Repeat the records below exactly, leaving out every picture.

════════════════════

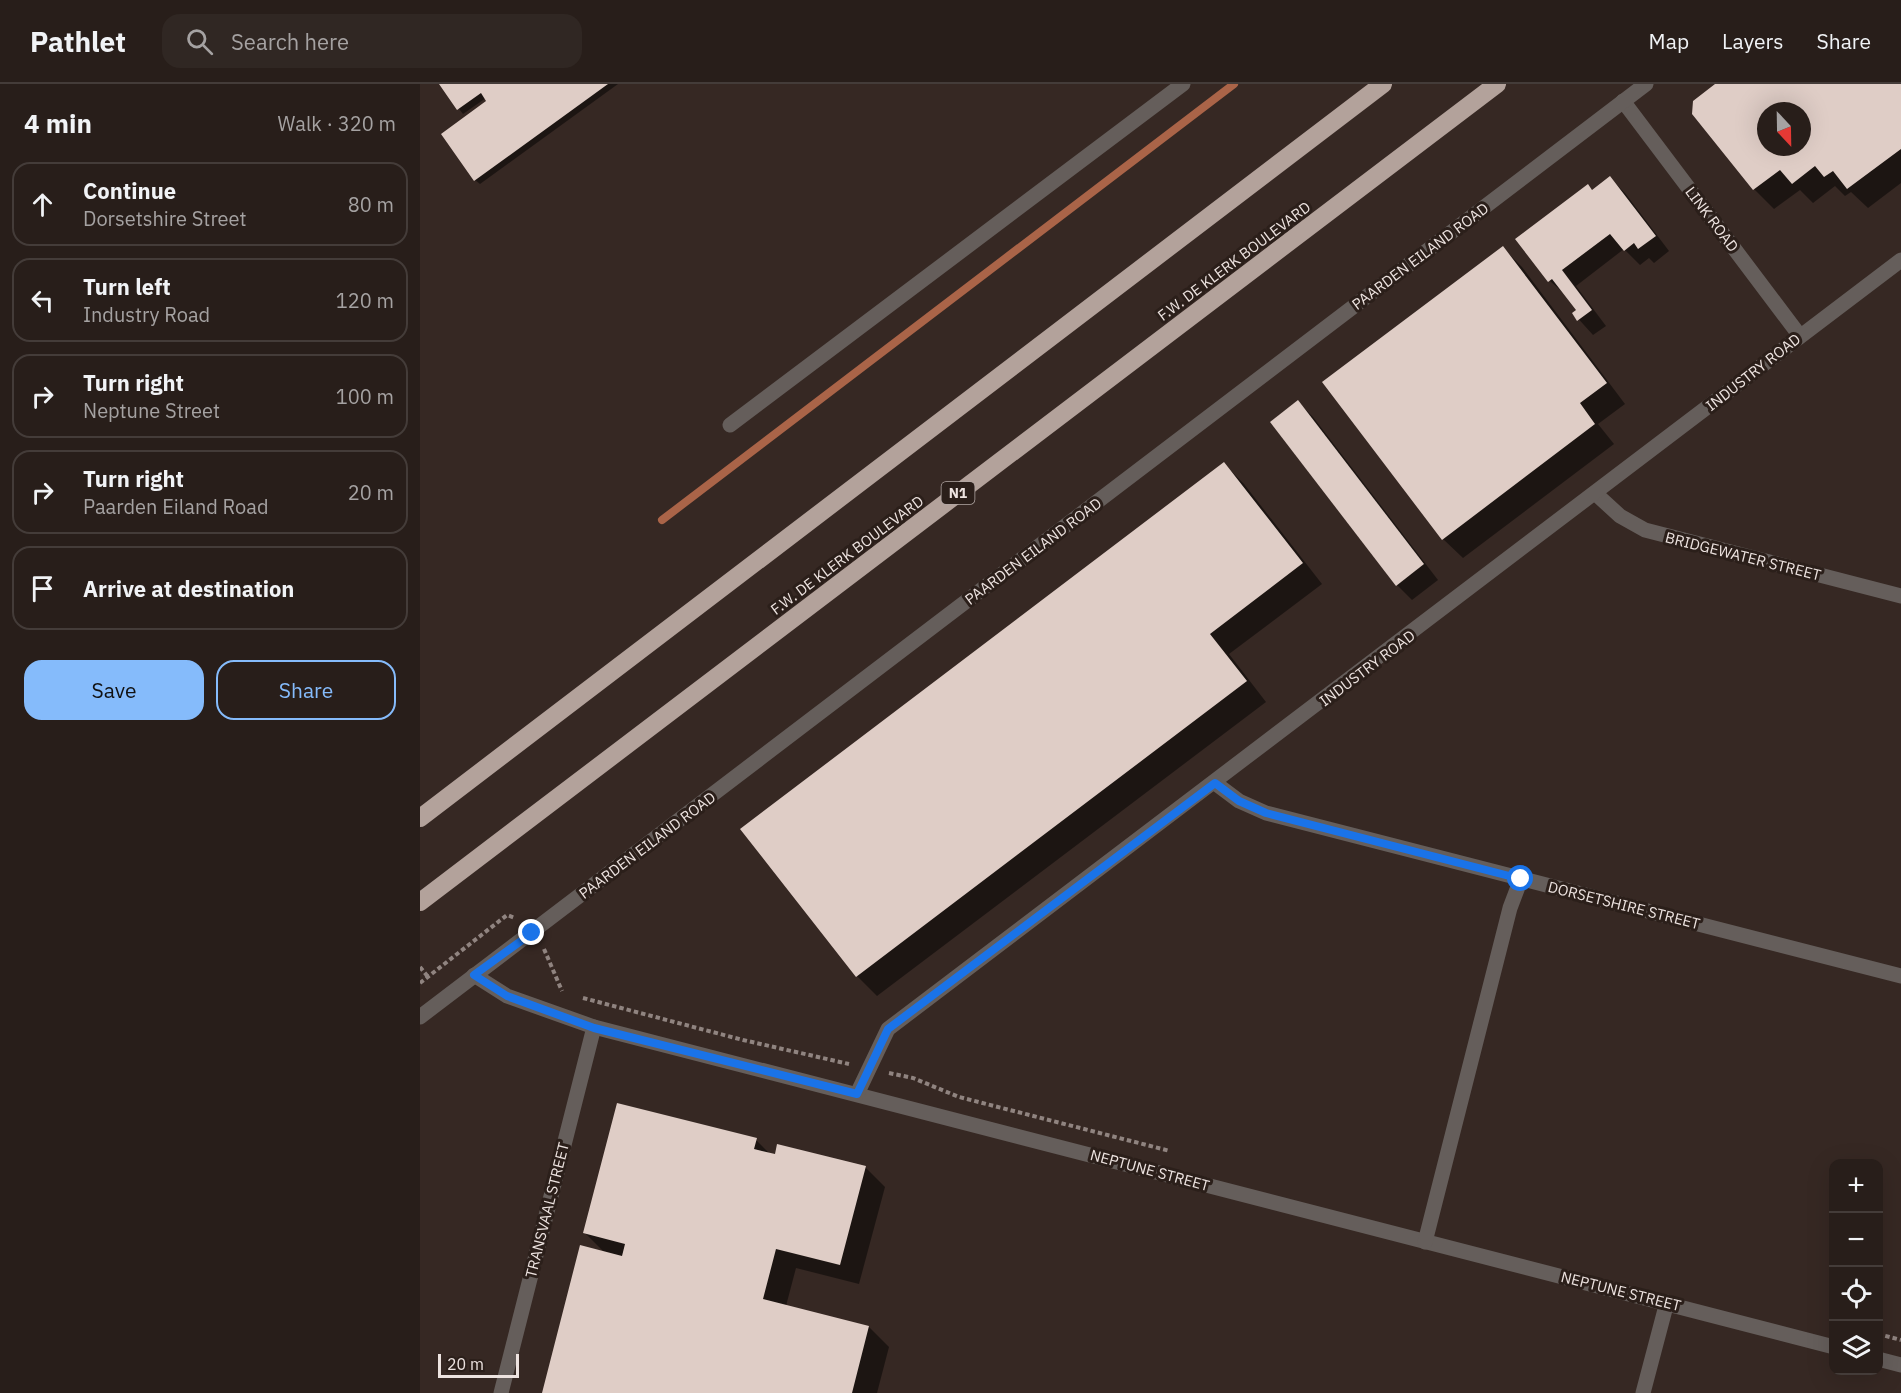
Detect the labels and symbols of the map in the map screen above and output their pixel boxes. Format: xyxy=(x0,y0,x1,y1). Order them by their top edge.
north arrow xyxy=(1757,102,1811,156)
street label: LINK ROAD xyxy=(1681,183,1743,255)
street label: F.W. DE KLERK BOULEVARD xyxy=(1154,197,1314,325)
street label: PAARDEN EILAND ROAD xyxy=(1348,198,1492,314)
street label: INDUSTRY ROAD xyxy=(1702,329,1804,415)
road number: N1 xyxy=(942,482,974,504)
street label: F.W. DE KLERK BOULEVARD xyxy=(767,491,927,619)
street label: PAARDEN EILAND ROAD xyxy=(961,493,1105,609)
street label: BRIDGEWATER STREET xyxy=(1663,527,1823,585)
street label: INDUSTRY ROAD xyxy=(1315,626,1419,710)
street label: PAARDEN EILAND ROAD xyxy=(575,787,719,903)
route start xyxy=(1507,865,1533,891)
street label: DORSETSHIRE STREET xyxy=(1546,877,1702,933)
route end xyxy=(518,919,544,945)
street label: TRANSVAAL STREET xyxy=(521,1140,573,1280)
street label: NEPTUNE STREET xyxy=(1088,1145,1212,1195)
street label: NEPTUNE STREET xyxy=(1559,1267,1683,1315)
scale bar xyxy=(438,1351,519,1378)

════════════════════

__Reply to the task__:
Detect the labels and symbols of the map in the map screen above and output their pixel boxes. Format: xyxy=(x0,y0,x1,y1). Order them by their top edge.
north arrow xyxy=(1757,102,1811,156)
street label: LINK ROAD xyxy=(1681,183,1743,255)
street label: F.W. DE KLERK BOULEVARD xyxy=(1154,197,1314,325)
street label: PAARDEN EILAND ROAD xyxy=(1348,198,1492,314)
street label: INDUSTRY ROAD xyxy=(1702,329,1804,415)
road number: N1 xyxy=(942,482,974,504)
street label: F.W. DE KLERK BOULEVARD xyxy=(767,491,927,619)
street label: PAARDEN EILAND ROAD xyxy=(961,493,1105,609)
street label: BRIDGEWATER STREET xyxy=(1663,527,1823,585)
street label: INDUSTRY ROAD xyxy=(1315,626,1419,710)
street label: PAARDEN EILAND ROAD xyxy=(575,787,719,903)
route start xyxy=(1507,865,1533,891)
street label: DORSETSHIRE STREET xyxy=(1546,877,1702,933)
route end xyxy=(518,919,544,945)
street label: TRANSVAAL STREET xyxy=(521,1140,573,1280)
street label: NEPTUNE STREET xyxy=(1088,1145,1212,1195)
street label: NEPTUNE STREET xyxy=(1559,1267,1683,1315)
scale bar xyxy=(438,1351,519,1378)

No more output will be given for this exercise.